Is Bi2Te3 Rhombohedral or Hexagonal, and How Do You Analyze Its XRD Data?

[mahedi]

need urgent information

Dear All,

Can anyone inform me the following things on urgent basis ?

- The crystal structure of Bi2Te3 is Rhombohedral or Hexagonal ?
- How can I calculate the grain size from the XRD data/curve for Bi2Te3 ?
- how to calculate the lattice parameter of Bi2Te3 (Rhombohedral/Hexagonal crystal structure) from the XRD data/curve ?

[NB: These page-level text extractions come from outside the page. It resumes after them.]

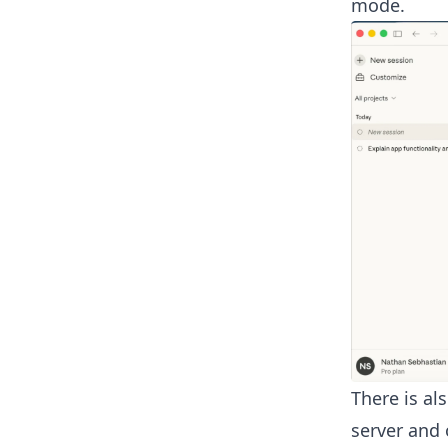
mode.
There is al
server and 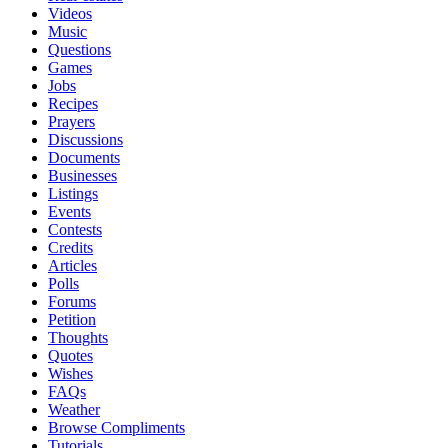
Videos
Music
Questions
Games
Jobs
Recipes
Prayers
Discussions
Documents
Businesses
Listings
Events
Contests
Credits
Articles
Polls
Forums
Petition
Thoughts
Quotes
Wishes
FAQs
Weather
Browse Compliments
Tutorials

Providing such information would be very much helpful to me.

Sincerely
Mahedi

 

[drizzle]

not so sure about your first question, Bi2Te3 can posses both structures..
to calculate the grain size [g]:
g=0.9λ/Bcosθ
where,
0.9 is the shape factor
λ is the wavelength of the Cu K_α1 radiation [λ =1.5406×10^-10 m]
B is the band width at half maximum [BWHM], and here’s how to get it:
in the diffraction pattern and at an exact Bragg angle, find the maximum intensity value, divide it by 2, you would have 2 points with the same value on both sids of the peak [illustrated below]:
http://img12.imageshack.us/img12/5416/31327198.png

B= 2θ₂-2θ₁ [B should be measured in Radians]

To find the lattice parameters, you use two equations
1] Bragg’s law:

n λ= 2d_(hkl)sinθ
set n=1

2] the function that describe the inter-planar distance [d] as a function of the unit cell parameters and Miller indices, h, k and l. i.e. in the case of the hexagonal system:

1/d²_(hkl)=4/3[h²+hk+k²]/a² + l²/c²

hope I’m helping, good luck.

 

[mahedi]

Dear Sir,
Thanks for your kind information regarding my inquiry. Sorry for late reply as I was in vacation.